Cooper estimates CU and other clients can save up to $100 a week without having to ship samples to larger, national labs.

“We’ve worked with them for five or six years,” Hedrick says. “They’re great in terms of quality data. That’s vital to us to have good data to make sure of the results we are getting.”

Other companies in the space locally include Consulting Analytical Services Inc. in Springfield and MMET Inc. in Strafford. Both also test wastewater and drinking water.

Nontraditional growth
A toxicity lab at PDC also tests organisms.

“We expose them to various dilutions of a client’s wastewater to determine the toxicity on the organism,” Cooper says.

Cooper believes testing wastewater is among the most important. The team tests wastewater weekly, monthly or quarterly, depending on the size of the municipality.

“What people don’t realize is that water coming out of wastewater treatment plants is flowing directly back into our lakes and streams,” he says. “In my mind, that’s the largest volume of water we’re testing, so I think it’s the most important, environmentally.”

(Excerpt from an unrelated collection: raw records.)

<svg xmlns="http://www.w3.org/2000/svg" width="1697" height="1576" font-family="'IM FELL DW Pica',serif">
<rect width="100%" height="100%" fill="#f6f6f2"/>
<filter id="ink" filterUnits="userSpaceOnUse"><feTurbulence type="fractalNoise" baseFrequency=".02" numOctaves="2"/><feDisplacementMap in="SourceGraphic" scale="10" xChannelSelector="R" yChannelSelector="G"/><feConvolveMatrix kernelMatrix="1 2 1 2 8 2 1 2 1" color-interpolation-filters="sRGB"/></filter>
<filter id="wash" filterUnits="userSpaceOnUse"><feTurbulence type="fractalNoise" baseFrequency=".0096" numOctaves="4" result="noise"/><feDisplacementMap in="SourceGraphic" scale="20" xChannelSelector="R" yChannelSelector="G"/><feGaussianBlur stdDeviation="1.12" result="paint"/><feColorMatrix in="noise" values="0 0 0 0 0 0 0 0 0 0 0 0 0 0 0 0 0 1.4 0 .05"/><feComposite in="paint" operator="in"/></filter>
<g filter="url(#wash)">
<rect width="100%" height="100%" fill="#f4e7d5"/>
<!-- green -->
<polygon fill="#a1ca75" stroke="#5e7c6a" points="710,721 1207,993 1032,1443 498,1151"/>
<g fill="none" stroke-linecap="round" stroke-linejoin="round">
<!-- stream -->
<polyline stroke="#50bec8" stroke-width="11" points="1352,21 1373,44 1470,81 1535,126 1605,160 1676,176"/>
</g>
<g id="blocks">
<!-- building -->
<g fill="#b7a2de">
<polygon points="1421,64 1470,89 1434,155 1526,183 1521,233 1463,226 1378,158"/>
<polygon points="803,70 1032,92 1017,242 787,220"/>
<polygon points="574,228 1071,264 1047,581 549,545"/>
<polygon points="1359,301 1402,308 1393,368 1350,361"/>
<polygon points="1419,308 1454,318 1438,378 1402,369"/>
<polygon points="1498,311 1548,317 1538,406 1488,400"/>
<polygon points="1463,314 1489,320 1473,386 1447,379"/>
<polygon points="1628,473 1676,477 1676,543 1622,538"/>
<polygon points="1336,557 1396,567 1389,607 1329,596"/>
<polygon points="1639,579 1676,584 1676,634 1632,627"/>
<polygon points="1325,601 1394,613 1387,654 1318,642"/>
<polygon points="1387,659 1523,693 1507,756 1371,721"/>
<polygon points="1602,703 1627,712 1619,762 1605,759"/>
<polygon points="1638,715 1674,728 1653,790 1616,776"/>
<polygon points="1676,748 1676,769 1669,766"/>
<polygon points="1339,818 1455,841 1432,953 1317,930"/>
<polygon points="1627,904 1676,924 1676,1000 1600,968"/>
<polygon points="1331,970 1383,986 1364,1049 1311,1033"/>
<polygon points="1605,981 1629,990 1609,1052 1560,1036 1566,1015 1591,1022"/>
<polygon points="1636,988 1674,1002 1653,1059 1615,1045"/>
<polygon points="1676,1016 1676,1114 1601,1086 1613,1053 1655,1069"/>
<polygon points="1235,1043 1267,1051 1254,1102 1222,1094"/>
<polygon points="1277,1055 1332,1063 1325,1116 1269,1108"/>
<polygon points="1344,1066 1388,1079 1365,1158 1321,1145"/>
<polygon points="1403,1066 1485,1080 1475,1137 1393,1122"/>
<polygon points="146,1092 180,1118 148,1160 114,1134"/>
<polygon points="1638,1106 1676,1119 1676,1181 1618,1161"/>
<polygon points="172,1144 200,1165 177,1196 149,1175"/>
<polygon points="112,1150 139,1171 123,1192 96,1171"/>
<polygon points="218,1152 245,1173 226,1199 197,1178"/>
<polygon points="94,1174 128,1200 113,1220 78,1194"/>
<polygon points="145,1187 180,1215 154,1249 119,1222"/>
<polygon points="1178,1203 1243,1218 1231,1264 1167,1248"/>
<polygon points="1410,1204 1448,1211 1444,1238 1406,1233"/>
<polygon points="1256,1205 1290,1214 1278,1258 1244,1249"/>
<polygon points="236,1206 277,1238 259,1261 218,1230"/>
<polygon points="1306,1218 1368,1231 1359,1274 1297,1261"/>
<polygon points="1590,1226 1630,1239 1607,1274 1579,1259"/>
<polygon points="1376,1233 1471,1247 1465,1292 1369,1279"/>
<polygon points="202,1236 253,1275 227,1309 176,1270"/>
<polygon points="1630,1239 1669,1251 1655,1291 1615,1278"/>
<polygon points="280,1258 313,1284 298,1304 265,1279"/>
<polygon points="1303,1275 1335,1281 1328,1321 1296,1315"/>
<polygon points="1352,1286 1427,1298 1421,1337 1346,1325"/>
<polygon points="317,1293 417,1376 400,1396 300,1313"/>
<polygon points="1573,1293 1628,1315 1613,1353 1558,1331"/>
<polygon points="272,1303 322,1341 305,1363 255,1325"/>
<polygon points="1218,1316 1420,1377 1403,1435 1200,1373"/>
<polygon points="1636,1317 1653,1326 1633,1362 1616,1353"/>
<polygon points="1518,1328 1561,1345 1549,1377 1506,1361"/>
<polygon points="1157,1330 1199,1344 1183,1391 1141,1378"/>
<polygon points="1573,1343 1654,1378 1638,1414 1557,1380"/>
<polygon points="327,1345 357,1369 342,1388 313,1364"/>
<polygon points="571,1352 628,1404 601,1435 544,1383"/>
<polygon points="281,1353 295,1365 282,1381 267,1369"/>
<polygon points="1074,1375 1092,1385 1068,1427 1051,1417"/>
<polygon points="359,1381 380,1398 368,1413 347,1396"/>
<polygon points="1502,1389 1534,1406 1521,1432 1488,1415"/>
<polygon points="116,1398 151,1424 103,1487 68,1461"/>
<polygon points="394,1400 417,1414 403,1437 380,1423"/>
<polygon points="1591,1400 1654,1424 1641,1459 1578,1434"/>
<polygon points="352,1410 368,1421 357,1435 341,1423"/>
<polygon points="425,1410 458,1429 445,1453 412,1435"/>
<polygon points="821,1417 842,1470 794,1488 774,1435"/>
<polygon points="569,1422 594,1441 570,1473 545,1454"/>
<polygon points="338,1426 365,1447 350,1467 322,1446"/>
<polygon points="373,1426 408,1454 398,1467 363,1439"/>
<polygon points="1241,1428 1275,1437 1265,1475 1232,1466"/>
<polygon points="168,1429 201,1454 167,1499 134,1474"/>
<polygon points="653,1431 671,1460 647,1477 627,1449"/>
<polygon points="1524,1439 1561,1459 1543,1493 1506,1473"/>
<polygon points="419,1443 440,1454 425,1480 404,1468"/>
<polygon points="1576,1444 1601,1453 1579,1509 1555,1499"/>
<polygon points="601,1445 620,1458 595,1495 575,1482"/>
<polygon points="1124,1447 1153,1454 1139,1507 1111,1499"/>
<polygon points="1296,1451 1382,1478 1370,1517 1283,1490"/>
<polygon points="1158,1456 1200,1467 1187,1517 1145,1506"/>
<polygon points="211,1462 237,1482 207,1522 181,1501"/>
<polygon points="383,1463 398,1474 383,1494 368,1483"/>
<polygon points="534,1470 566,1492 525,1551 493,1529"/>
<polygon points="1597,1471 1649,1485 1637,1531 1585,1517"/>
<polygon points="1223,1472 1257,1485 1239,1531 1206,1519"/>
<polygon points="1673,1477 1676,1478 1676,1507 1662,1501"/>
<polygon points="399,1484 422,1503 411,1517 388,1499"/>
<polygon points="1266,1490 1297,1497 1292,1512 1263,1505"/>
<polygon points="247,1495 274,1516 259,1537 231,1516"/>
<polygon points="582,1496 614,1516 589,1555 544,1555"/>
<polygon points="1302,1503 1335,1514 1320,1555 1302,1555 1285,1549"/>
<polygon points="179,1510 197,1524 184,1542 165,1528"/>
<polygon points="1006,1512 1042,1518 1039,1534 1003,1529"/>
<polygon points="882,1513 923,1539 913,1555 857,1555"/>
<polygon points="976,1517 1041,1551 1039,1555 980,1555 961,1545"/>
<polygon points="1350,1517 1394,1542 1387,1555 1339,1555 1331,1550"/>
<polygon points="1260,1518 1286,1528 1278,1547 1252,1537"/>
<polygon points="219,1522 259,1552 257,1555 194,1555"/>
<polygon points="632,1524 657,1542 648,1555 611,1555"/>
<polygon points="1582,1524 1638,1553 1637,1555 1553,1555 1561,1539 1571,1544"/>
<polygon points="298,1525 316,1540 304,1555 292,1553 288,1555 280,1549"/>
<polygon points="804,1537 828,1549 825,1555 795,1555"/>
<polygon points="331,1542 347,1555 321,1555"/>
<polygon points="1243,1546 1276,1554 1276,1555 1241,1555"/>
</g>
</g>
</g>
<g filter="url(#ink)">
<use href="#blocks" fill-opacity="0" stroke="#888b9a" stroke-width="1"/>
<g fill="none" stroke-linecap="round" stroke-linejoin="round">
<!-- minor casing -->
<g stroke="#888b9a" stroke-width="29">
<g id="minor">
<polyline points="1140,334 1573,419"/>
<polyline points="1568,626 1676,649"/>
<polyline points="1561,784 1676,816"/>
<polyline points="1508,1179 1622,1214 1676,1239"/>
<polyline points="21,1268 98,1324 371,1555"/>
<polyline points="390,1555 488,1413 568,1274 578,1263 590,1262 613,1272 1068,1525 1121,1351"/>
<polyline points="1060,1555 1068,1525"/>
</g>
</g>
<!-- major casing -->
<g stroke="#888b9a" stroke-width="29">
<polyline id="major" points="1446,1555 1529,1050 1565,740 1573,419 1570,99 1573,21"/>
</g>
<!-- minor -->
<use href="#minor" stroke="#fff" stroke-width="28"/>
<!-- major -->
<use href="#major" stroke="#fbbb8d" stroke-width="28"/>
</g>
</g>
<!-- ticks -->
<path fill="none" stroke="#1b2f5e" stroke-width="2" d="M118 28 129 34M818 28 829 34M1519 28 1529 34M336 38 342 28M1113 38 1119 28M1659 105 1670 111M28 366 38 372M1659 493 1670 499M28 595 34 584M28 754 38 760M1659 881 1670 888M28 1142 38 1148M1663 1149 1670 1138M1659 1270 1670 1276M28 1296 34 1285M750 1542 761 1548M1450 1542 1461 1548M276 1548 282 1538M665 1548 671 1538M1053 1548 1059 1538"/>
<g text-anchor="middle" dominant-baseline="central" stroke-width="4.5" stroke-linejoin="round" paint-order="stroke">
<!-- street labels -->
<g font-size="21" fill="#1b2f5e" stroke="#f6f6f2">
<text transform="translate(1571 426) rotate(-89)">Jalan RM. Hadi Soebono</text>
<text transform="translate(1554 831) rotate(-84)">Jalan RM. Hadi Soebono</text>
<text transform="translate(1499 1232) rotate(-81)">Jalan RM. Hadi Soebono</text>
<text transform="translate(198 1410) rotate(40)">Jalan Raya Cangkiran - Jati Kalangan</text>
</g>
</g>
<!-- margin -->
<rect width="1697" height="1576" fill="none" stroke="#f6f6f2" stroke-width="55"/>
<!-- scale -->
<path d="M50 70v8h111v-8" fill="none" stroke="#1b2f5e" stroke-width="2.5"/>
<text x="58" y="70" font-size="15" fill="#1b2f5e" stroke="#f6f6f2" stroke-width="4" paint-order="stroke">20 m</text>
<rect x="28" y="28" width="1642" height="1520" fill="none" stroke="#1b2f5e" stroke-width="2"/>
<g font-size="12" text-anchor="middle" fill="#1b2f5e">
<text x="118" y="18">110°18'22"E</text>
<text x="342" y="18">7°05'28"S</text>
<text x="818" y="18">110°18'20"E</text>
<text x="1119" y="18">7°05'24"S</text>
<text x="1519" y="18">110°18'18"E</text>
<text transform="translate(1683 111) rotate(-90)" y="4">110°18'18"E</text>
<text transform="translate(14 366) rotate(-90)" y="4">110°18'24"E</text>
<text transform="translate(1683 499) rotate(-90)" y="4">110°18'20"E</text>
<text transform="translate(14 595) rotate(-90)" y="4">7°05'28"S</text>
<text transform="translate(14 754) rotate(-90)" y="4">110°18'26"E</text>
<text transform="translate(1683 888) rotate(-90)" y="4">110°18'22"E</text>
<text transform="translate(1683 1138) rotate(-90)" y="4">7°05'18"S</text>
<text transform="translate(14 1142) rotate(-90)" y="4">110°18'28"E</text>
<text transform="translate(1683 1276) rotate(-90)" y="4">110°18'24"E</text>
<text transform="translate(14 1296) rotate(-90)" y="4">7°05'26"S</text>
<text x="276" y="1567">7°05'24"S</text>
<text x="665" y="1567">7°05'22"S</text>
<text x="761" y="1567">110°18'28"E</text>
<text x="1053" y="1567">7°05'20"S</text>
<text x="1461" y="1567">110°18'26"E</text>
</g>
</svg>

PDC hired Cooper 10 years ago when the Springfield office was only a service center for the company’s larger operations. It started out with just two employees.

With the variety of services, Cooper says PDC’s Springfield revenue increased about 20 percent last year.

“We are on target to do $670,000 in 2017,” Cooper said. “We will likely beat this figure as we have seen a substantial growth from new clients, and we also have several large projects starting in the third and fourth quarter.”

However, growth doesn’t come the way it does for most other companies. Rather than by adding clients, PDC is increasingly in demand with each new environmental regulation.

According to the Missouri Department of Natural Resources, water permits typically have a five-year cycle, and as they expire, redrafts and modifications are needed.

“You don’t get new municipalities,” Cooper says. “The amount of clients never increases, but the types of tests and the volume of tests they have to run has increased over the years.”